WORK TO COMPLETE:
Reproduce the records verbatim, from the start through the line holding "picture [0, 0, 1654, 1241]", including that line.

Raw records:
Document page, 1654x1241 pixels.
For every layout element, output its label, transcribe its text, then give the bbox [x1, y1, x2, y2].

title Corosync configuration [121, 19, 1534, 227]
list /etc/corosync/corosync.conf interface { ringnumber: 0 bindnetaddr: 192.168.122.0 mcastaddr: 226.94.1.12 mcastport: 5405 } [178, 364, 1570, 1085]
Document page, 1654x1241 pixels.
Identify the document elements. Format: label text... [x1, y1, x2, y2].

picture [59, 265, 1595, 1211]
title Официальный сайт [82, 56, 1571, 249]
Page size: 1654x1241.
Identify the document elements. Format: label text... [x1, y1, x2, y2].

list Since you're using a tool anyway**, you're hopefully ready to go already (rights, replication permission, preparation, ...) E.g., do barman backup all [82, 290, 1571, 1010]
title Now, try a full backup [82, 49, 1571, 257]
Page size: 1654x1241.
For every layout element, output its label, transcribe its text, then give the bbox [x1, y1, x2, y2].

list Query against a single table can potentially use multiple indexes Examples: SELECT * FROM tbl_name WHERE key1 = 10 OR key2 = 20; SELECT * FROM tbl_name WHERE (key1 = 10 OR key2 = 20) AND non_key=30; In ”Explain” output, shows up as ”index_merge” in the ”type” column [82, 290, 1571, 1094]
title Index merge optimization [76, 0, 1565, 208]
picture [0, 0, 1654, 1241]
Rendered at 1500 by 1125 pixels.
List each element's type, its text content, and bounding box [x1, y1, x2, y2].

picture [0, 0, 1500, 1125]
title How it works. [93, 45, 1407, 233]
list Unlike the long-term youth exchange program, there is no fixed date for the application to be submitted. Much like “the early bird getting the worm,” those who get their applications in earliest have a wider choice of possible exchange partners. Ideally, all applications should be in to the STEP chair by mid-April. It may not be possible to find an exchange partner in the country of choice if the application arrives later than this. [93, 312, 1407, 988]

ANSWER TO THIS TASK:
Document page, 1654x1241 pixels.
For every layout element, output its label, transcribe its text, then give the bbox [x1, y1, x2, y2].

title Corosync configuration [121, 19, 1534, 227]
list /etc/corosync/corosync.conf interface { ringnumber: 0 bindnetaddr: 192.168.122.0 mcastaddr: 226.94.1.12 mcastport: 5405 } [178, 364, 1570, 1085]
Document page, 1654x1241 pixels.
Identify the document elements. Format: label text... [x1, y1, x2, y2].

picture [59, 265, 1595, 1211]
title Официальный сайт [82, 56, 1571, 249]
Page size: 1654x1241.
Identify the document elements. Format: label text... [x1, y1, x2, y2].

list Since you're using a tool anyway**, you're hopefully ready to go already (rights, replication permission, preparation, ...) E.g., do barman backup all [82, 290, 1571, 1010]
title Now, try a full backup [82, 49, 1571, 257]
Page size: 1654x1241.
For every layout element, output its label, transcribe its text, then give the bbox [x1, y1, x2, y2].

list Query against a single table can potentially use multiple indexes Examples: SELECT * FROM tbl_name WHERE key1 = 10 OR key2 = 20; SELECT * FROM tbl_name WHERE (key1 = 10 OR key2 = 20) AND non_key=30; In ”Explain” output, shows up as ”index_merge” in the ”type” column [82, 290, 1571, 1094]
title Index merge optimization [76, 0, 1565, 208]
picture [0, 0, 1654, 1241]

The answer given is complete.